INDEPENDENT vehicle repairers were handed more ammunition for their push for a government-mandated code of practice for sharing of vehicle repair information by motor companies when Australia’s competition watchdog this week admitted it could not take action over alleged data blocking instances reported to it to date.
Australian Competition and Consumer Commission (ACCC) commissioner Roger Featherston told the Australian Auto Aftermarket Conference in Melbourne this week that instances investigated by the ACCC so far had not contravened current law.
But Mr Featherston also commented that a voluntary code introduced by the Federal Chamber of Automotive Industries (FCAI) did “not appear to be particularly effective”, and that more work needed to be done by industry and the government to resolve the issue.
“The effectiveness of the code of practice is an issue to be decided by the industry, and ultimately may be a policy decision for the government,” he said.
“The ACCC will continue to look closely at allegations received from the AAAA, particularly if the conduct involves anti-competitive conduct.”
The Australian Automotive Aftermarket Association (AAAA) promptly repeated its call for industry-specific regulations to counter anti-competitive behaviour in the motor repair industry.
AAAA executive director Stuart Charity told GoAuto that for the first time Australia’s competition watchdog had told both the government and the AAAA that there was little it could do about reported breaches.
“The ball is now in the government’s court to address this,” he said. “Whether they try to progress the voluntary solution or whether it is a mandated solution, the ball is back now in the government’s court to do something. We see it as a positive.”
The FCAI defended the voluntary system, with CEO Tony Weber saying it was about to upgrade its available data from 110,000 printable pages to more than 600,000 under a major upgrade.
“Data access continues to build, to supply information to the independent repair sector,” he said.
“An example of this is the VACC’s Tech On Line service, which is available across every state and territory in Australia under the VACC’s Our Auto Tech Centre brand.” Mr Weber said more than 700,000 pages of information were viewed on Tech On Line last year. Mr Charity said both Europe and the United States had adopted mandatory systems of data and information sharing, requiring the motor companies to share repair data with independent companies or face sanctions.
“The problem with a voluntary solution is there is no oversight from government, there are no ramifications for non-compliance,” he said.
Mr Charity said a web portal set up by the AAAA for repairers to report breaches of the voluntary code had examples from 25 to 30 companies, covering many makes and models of vehicle.
One example cited by the AAAA concerned non-disclosure of the type of oil needed in a service for a particular model.
Mr Charity said federal assistant treasurer Kelly O’Dwyer was taking the issue seriously and “knows the magnitude of it”.
“We are now waiting for that advice on her announcement on the way forward,” he said. “We do know that she and her office have expressed a desire to try and exhaust the voluntary process.
“Everybody acknowledges there are some significant shortcomings.

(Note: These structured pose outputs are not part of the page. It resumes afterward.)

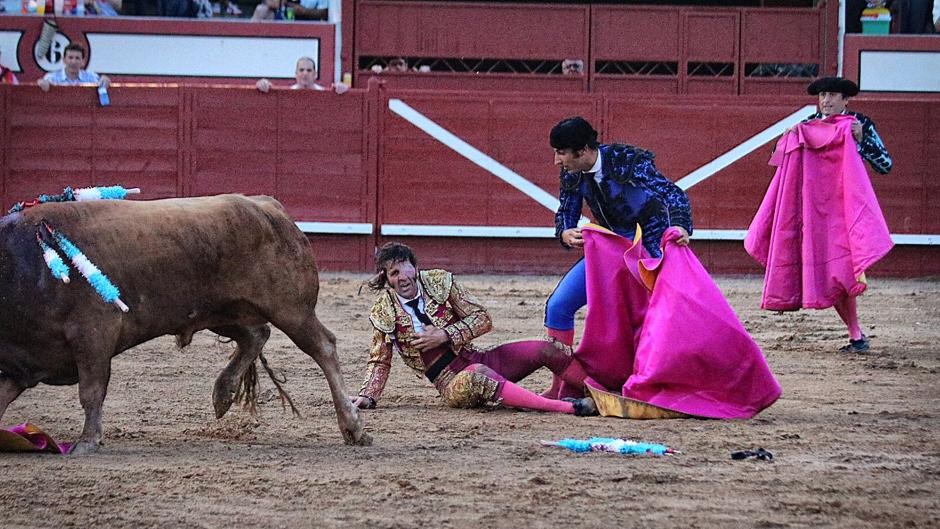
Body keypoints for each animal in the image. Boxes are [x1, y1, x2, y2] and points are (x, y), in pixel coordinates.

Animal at [0, 194, 370, 454]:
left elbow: (91, 391)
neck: (23, 265)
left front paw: (87, 442)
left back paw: (352, 426)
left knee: (322, 347)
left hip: (291, 310)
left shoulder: (93, 335)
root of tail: (269, 207)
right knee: (255, 335)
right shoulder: (19, 364)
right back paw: (223, 394)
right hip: (222, 311)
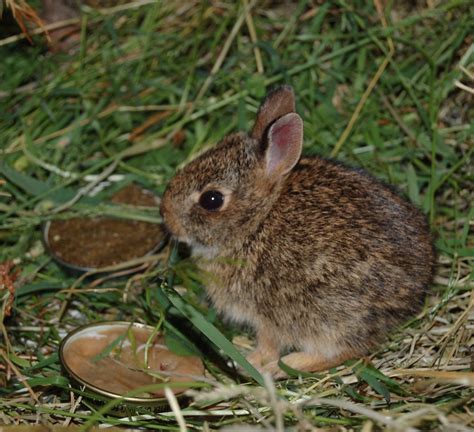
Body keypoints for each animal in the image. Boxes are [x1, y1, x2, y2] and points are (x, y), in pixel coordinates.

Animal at [161, 86, 436, 376]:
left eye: (211, 200)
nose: (165, 214)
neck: (256, 222)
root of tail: (415, 291)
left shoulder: (266, 316)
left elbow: (269, 344)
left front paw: (252, 361)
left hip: (327, 316)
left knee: (343, 350)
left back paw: (287, 365)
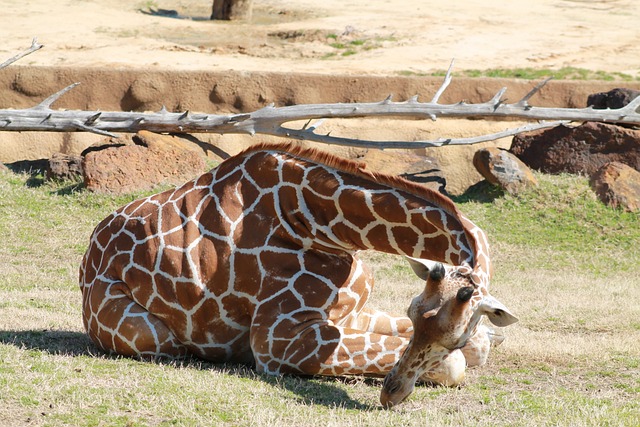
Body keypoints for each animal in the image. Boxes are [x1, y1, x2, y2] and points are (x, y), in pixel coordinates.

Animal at [80, 143, 516, 408]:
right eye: (414, 313)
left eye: (454, 335)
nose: (391, 395)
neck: (318, 223)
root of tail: (87, 260)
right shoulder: (278, 341)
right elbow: (456, 364)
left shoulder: (348, 313)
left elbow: (476, 346)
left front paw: (487, 338)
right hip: (150, 335)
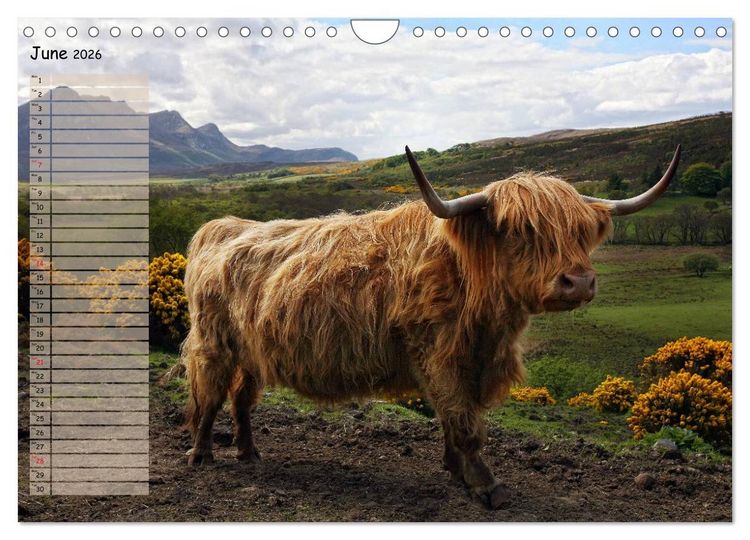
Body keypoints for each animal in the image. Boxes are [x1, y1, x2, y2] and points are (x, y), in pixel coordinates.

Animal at [181, 145, 681, 508]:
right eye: (522, 231)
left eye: (580, 232)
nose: (578, 282)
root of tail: (223, 226)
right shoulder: (438, 355)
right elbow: (463, 421)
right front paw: (485, 484)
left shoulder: (471, 359)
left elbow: (456, 417)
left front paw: (455, 470)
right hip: (214, 342)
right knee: (210, 396)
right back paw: (201, 454)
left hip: (252, 350)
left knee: (242, 398)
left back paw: (249, 452)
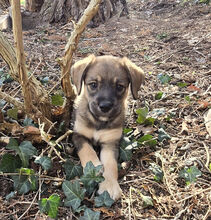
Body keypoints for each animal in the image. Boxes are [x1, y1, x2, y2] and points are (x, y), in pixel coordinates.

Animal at [70, 54, 144, 200]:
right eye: (93, 84)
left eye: (120, 86)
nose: (105, 107)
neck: (99, 122)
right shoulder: (78, 135)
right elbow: (87, 150)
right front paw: (94, 167)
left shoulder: (110, 143)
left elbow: (110, 164)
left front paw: (109, 186)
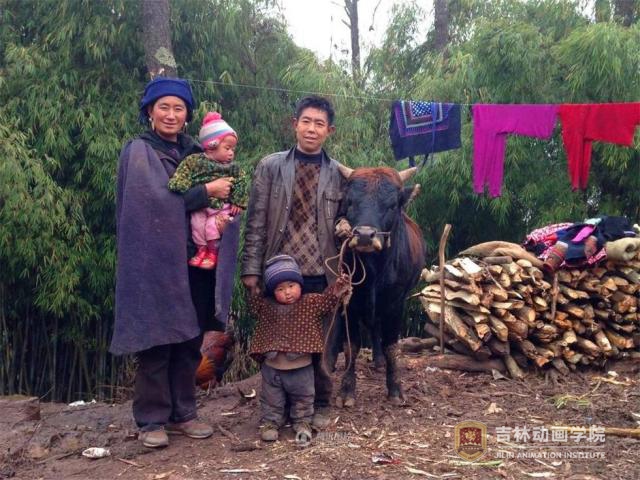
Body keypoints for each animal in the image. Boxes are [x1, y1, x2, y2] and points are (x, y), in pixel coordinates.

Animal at [326, 165, 426, 406]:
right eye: (350, 201)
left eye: (392, 205)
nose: (364, 236)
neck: (374, 270)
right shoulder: (350, 302)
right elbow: (351, 345)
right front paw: (346, 390)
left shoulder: (395, 303)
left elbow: (392, 346)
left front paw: (395, 389)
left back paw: (379, 361)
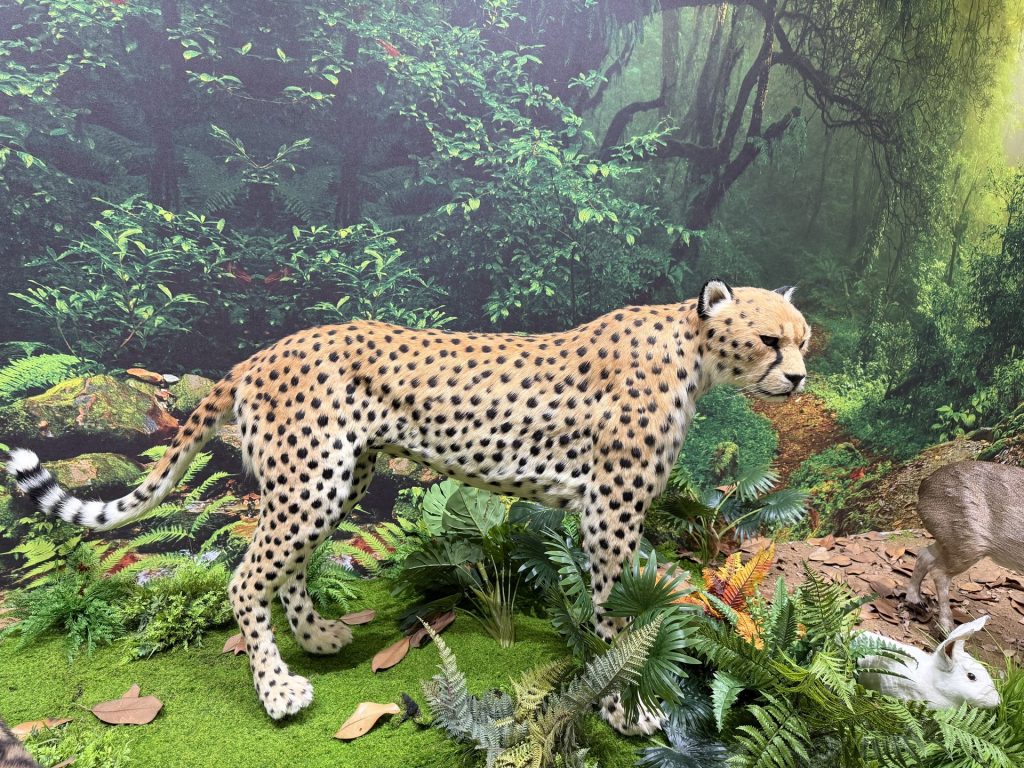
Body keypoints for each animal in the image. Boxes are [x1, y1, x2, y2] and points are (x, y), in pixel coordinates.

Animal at [6, 280, 810, 735]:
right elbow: (618, 619)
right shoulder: (610, 512)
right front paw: (625, 707)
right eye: (769, 339)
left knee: (286, 567)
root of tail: (263, 351)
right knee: (246, 577)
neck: (695, 352)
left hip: (338, 476)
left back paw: (320, 638)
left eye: (805, 340)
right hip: (312, 479)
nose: (800, 377)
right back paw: (278, 693)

There is disagreement in the industry about the extent of the problems and the magnitude of them.
“But everybody agrees there is a problem, and we are of the view that a voluntary solution hasn’t worked in any other market around the world and we are dealing with the same companies.
“We think ultimately the government will need to go to a mandatory solution. That’s not going to happen before this election, let’s be frank, but what we are trying to do is get commitments from all sides of politics to address this issue as a matter of urgency.”
Mr Charity said that under the US code, only registered repairers could access service and repair information, and that they paid fees for that information to the relevant car company.
Mr Featherston told the conference that many of the instances of alleged information blocking raised by the AAAA were unlikely to damage competition in the market “within the legal definition set out in the act”.
“For conduct to be illegal in the circumstances described, it must have the purpose or be likely to have the effect of substantially lessening competition,” he said.
“Even though the conduct doesn’t contravene the act, it may still raise issues that need to be considered in more detail. The FCAI code of practice is one way to address these issues.”